What is education’s version of the self-driving car?— CAP K-12 Education (@EdProgress) July 5, 2019
Let @edprogress and @educationgadfly know your innovative idea to improve student outcomes through a #MoonshotForKids and you could win $10,000 https://t.co/evwibCFhrl
There's a lot to unpack here.
First of all, the partnership. The Center for American Progress is theoretically a left-tilted thinky tank, a place where many Clinton staffers were parked in stasis awaiting the ascension of Hillary to the White House. But they have been relentless in their advocacy for corporate ed reform, to the point that I literally ran out of ways to title blog posts some variation of "CAP tries pushing Common Core and Testing again" (see here, here, here, here, here, here, and here, for just a few examples).
So while it may seem odd to the casual observer to see CAP teaming up with Fordham, which is a notably right-tilted thinky tank, the two organizations, despite any apparent political tilts, are full-on fans of corporate ed reform. Their partnership here is just a reminder that when it comes to education, some progressives are just free market conservatives in sheep's clothing.
But this idea.
What's education's version of the self-driving car?
Do you mean something that's promoted relentlessly but is still far off in the future? Or do you mean a program that faces major obstacles that tech-cheerleaders just sort of gloss over?
Perhaps you meant a tech-based solution that strips all participants of power and agency and gives it instead to a bunch of programmers? Or did you mean a new tech initiative that promises to make a bunch of people rich?
Or do you mean something that can fail with really catastrophic results?

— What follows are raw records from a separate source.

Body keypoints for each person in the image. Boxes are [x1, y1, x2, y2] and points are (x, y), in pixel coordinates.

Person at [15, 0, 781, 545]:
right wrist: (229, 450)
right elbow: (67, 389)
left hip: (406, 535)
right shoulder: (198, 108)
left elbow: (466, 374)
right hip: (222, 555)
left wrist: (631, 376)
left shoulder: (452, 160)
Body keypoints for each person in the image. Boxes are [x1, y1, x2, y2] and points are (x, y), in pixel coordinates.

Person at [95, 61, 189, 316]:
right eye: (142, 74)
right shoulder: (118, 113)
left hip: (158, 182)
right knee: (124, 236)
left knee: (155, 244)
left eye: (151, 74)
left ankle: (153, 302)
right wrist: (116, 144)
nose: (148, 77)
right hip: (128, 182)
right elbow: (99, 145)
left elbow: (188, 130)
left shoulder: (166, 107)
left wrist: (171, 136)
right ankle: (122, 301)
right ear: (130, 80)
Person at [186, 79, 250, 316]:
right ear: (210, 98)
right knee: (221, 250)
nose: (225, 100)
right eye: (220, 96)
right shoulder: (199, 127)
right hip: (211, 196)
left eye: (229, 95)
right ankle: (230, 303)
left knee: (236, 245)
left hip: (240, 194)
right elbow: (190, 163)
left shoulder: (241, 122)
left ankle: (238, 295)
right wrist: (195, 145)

It's a holiday weekend, so maybe that tweet comes from some CAP intern who just didn't think things through. But "self-driving car" is an analogy that I would pick were I trying to argue against most ed reform ideas. Except-- no, there it is in Mike Petrilli's pitch.

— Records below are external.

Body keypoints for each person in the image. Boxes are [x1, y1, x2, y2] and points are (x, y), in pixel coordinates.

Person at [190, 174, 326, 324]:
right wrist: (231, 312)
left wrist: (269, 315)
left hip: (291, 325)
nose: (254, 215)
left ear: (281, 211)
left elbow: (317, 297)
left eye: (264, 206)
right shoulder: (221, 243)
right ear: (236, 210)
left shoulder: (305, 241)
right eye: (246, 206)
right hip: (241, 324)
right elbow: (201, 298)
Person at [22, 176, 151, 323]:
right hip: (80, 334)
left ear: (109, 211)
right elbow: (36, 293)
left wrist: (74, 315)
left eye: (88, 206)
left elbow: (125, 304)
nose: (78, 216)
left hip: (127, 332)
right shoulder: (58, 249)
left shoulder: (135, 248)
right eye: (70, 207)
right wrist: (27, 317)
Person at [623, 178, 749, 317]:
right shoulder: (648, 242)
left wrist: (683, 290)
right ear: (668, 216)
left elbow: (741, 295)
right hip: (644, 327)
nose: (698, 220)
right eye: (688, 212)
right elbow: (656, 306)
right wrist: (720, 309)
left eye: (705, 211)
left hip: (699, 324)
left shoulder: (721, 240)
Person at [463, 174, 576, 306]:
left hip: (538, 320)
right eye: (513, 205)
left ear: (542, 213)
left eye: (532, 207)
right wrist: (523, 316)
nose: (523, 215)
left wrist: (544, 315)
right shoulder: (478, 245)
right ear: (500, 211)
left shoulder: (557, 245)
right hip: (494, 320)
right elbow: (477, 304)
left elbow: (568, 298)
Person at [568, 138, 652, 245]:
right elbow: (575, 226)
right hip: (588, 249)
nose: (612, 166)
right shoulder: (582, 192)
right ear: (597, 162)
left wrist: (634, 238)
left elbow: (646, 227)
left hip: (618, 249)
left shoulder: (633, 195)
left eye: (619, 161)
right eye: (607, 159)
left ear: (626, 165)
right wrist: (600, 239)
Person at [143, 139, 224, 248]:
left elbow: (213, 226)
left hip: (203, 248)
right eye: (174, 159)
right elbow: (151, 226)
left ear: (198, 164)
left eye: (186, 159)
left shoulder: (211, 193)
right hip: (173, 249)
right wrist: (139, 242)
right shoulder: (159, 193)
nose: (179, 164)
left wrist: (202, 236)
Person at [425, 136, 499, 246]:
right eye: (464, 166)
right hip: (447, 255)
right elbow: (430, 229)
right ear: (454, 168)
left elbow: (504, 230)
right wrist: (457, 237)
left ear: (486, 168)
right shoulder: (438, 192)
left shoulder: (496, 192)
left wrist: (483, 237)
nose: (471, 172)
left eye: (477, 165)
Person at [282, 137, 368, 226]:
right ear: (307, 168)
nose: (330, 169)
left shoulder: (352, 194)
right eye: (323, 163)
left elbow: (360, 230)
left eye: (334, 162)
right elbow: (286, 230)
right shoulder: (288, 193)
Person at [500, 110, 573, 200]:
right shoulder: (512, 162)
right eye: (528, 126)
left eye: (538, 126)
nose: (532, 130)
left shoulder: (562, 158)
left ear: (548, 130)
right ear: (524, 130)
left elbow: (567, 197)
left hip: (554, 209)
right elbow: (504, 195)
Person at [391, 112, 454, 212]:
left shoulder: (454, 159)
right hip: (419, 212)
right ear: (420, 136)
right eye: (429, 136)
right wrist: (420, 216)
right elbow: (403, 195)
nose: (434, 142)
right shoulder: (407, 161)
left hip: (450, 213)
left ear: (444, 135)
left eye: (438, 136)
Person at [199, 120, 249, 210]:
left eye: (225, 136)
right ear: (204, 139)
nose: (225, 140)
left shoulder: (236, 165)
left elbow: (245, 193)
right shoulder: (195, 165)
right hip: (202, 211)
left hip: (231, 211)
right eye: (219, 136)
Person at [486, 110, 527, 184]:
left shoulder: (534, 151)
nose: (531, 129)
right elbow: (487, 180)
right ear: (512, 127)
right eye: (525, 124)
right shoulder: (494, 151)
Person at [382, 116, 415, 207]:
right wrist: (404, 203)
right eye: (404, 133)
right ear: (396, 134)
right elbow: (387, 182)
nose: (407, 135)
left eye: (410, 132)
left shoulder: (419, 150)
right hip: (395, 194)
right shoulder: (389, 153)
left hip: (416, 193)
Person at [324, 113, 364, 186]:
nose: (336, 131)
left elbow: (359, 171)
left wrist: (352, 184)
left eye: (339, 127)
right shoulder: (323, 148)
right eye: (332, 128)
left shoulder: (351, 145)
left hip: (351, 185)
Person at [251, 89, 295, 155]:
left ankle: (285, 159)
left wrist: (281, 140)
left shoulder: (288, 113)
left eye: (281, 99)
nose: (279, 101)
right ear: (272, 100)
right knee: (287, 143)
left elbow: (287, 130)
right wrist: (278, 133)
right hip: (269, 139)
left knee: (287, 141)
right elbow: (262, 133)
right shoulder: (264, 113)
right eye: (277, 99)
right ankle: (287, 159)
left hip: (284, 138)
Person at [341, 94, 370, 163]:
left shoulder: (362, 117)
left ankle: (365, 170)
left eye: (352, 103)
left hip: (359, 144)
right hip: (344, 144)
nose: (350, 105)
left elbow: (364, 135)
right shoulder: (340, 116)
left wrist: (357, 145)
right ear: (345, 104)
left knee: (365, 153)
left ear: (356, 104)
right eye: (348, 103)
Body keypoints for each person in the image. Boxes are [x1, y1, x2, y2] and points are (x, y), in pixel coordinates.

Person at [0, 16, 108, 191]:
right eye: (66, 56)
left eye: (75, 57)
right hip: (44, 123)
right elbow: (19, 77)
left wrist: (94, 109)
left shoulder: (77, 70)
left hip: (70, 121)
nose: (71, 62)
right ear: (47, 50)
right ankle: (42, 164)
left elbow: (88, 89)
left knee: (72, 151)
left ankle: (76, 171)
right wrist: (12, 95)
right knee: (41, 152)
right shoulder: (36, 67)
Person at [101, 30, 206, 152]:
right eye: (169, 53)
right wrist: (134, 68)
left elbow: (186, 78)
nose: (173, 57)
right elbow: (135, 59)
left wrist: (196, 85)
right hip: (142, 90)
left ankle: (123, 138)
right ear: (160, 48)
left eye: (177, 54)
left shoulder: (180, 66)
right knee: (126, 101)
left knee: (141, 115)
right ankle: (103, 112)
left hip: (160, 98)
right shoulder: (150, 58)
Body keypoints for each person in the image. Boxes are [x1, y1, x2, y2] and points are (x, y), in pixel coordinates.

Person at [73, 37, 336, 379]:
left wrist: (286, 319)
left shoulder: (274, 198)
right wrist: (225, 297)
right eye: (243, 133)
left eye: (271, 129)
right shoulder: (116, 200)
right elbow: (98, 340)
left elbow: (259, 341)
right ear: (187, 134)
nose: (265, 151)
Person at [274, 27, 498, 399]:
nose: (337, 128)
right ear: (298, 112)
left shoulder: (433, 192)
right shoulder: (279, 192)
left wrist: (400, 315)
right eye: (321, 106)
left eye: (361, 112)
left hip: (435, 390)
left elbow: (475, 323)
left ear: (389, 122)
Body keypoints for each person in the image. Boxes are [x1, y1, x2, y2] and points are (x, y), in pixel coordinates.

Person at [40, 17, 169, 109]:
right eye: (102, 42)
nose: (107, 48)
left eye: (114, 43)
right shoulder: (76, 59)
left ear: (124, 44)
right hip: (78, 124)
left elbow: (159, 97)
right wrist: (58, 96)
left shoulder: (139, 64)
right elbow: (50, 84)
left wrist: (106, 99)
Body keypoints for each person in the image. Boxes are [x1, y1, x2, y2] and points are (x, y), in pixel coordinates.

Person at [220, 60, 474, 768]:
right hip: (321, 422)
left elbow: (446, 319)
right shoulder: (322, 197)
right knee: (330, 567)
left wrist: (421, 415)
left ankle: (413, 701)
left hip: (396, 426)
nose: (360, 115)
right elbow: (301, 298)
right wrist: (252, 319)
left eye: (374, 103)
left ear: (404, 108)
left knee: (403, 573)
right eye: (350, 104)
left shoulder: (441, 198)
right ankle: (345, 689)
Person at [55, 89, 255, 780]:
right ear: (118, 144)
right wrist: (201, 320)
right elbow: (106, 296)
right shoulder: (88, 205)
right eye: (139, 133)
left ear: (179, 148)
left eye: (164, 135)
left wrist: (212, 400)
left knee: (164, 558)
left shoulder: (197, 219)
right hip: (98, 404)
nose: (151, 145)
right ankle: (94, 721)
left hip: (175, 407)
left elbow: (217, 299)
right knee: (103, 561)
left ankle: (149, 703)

They should have stuck with the moon shot analogy. But let's look past the wrapping, the overall idea of search for "the rationale, potential, and possible design of a sizable new investment in basic and applied research and development that leads to innovation on behalf of America’s children" and see if the actual goals are worthwhile.

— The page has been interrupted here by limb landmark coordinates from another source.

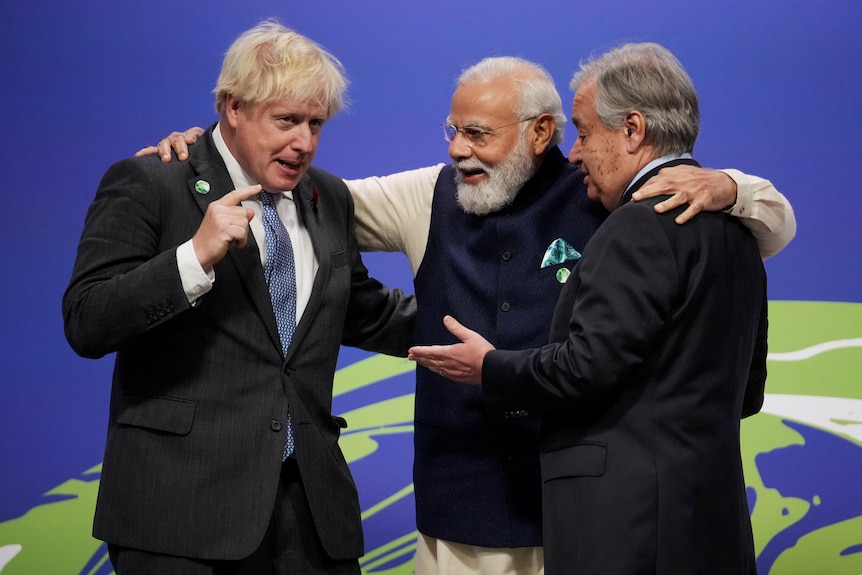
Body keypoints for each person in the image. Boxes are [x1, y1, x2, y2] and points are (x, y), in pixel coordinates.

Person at [143, 57, 794, 574]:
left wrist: (737, 186)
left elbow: (754, 220)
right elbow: (297, 203)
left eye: (478, 133)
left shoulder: (613, 197)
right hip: (459, 514)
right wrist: (213, 158)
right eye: (451, 130)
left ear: (542, 132)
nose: (458, 149)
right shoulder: (427, 192)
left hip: (578, 517)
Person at [63, 21, 416, 575]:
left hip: (311, 516)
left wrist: (504, 330)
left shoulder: (328, 196)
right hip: (178, 516)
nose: (303, 141)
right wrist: (194, 256)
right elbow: (87, 321)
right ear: (233, 107)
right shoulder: (152, 182)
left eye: (315, 123)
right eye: (286, 120)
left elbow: (364, 311)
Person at [409, 42, 767, 574]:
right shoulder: (741, 233)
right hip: (711, 524)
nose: (574, 153)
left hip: (630, 527)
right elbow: (748, 392)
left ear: (633, 130)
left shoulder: (635, 226)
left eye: (584, 132)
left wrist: (489, 367)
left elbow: (586, 366)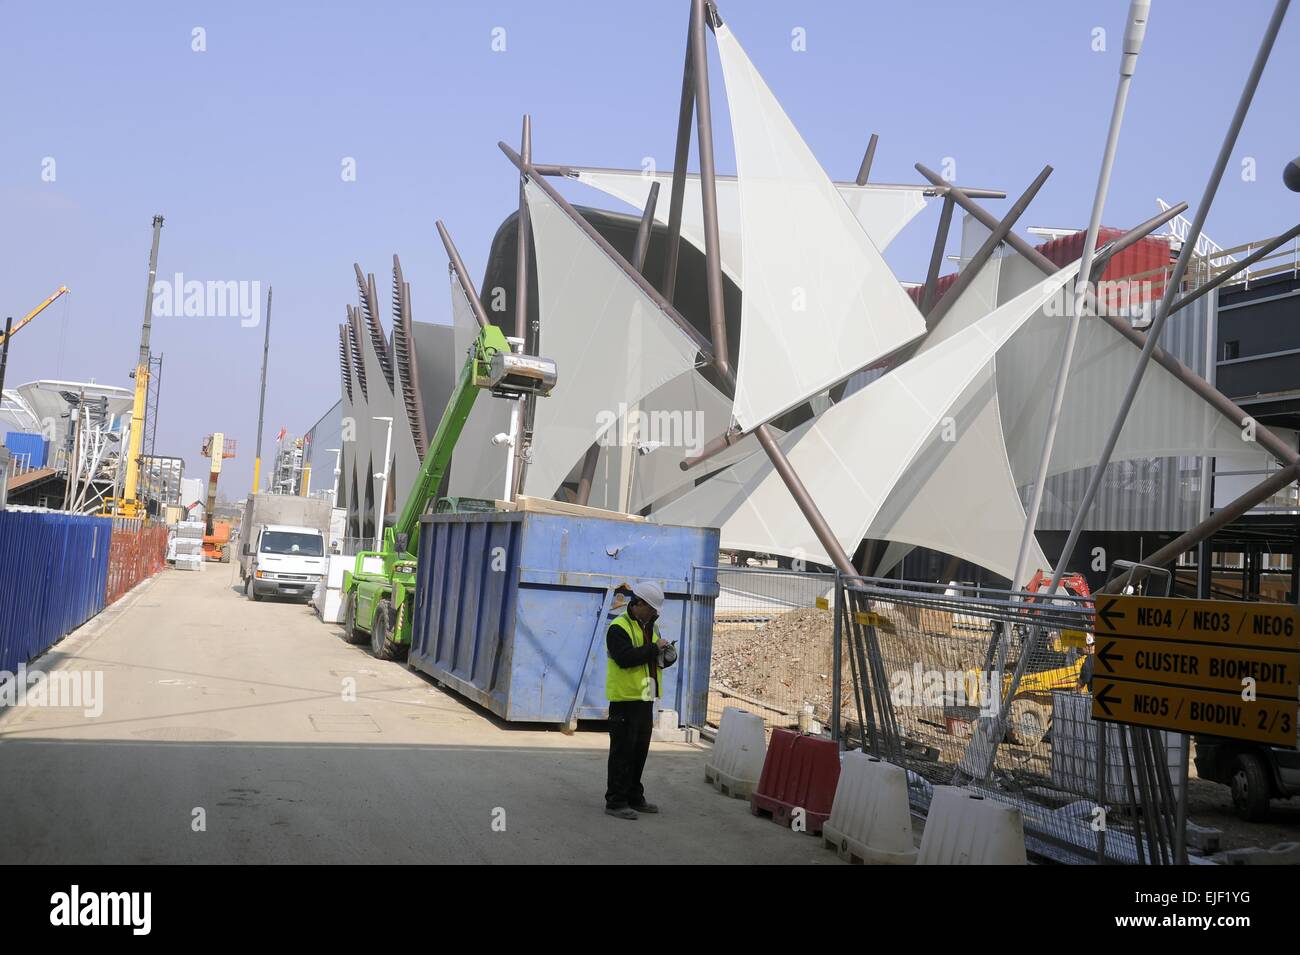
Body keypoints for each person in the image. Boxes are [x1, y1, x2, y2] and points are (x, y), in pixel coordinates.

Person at [604, 580, 672, 820]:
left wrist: (666, 655)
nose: (653, 613)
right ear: (638, 603)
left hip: (645, 697)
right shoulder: (618, 627)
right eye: (651, 608)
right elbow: (625, 658)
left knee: (639, 751)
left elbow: (653, 658)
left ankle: (634, 796)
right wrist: (654, 649)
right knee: (622, 752)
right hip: (624, 699)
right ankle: (616, 801)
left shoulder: (652, 628)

They're looking for an idea that would help achieve one of the following goals:
* Cut in half the number of fourth graders reading “below basic”
* Double the number of eighth graders who can write an effective persuasive essay
* Shrink by 30 percent the average time a student spends in English-language-learner status
* Double the amount of high-quality feedback the average middle schooler receives on their academic work
* Ensure that every student receives high-quality college and career advising by ninth grade
* Double the number of students from low-income families and students of color who graduate from high school with remediation-free scores on the SAT, ACT, or similar exams
* Double the number of young women who major in STEM fields
Cut number of below basic fourth graders? Many states have already figured this one out-- just give third graders a test that they must pass to get into fourth grade. Then your fourth grade classes are only populated with pre-proven reading test takers. Boom-- mission accomplished.
Double eighth graders who can write an effective persuasive essay? Also easy. Just dumb down your definition of "effective persuasive essay," (which you'll have to do anyway in order to assess on your standardized writing test) until it's just a paint-by-numbers template, then teach and drill the template. You won't teach anyone to write, but you'll get those test scores up.
Magically make ELL students learn English faster. Sure. Or I suppose we could change the criteria for ELL status.
High quality college and career advising by ninth grade. Again, those words. "High quality." Again, an easy solution-- hire more counselors (of course, you'll have to find a deep pool of people who can cope with the challenge of talking to a young person about college and career-- "Chris, please put down the blocks so we can talk about how you can best be useful to employers in the future.")
Raise SAT and ACT scores for non-white non-wealthy kids. I suppose discussing why we should just scrap these tests entirely is not the direction these corporate types want to go.
Double the number of women who major in STEM. That seems pointless unless we somehow address the fact that women are driven out of STEM employment in huge numbers.
These goals are all about changing numbers; they are an open invitation to apply Goodhart's or Campbell's Laws, in which focus on a measurement leads to that measurement being rendered useless. This is about coming up with ways to make better numbers. Yes, one way to improve numbers can be (though not always) to improve the underlying reality those numbers are supposed to represent. But those techniques are hard to scale, expensive and not easy to devise. There are always simpler methods.
If you want a piece of this action, the group is open to submissions of 500 words until the end of the month. But remember-- this is not about coming up with a self-driving car. It's about coming up with a marketing package that makes it look like a self-driving car has been perfected. It's about doing a good job of using modern CGI to fake your presence on the moon without all the hard work, expense and challenge of actually getting a rocket up there.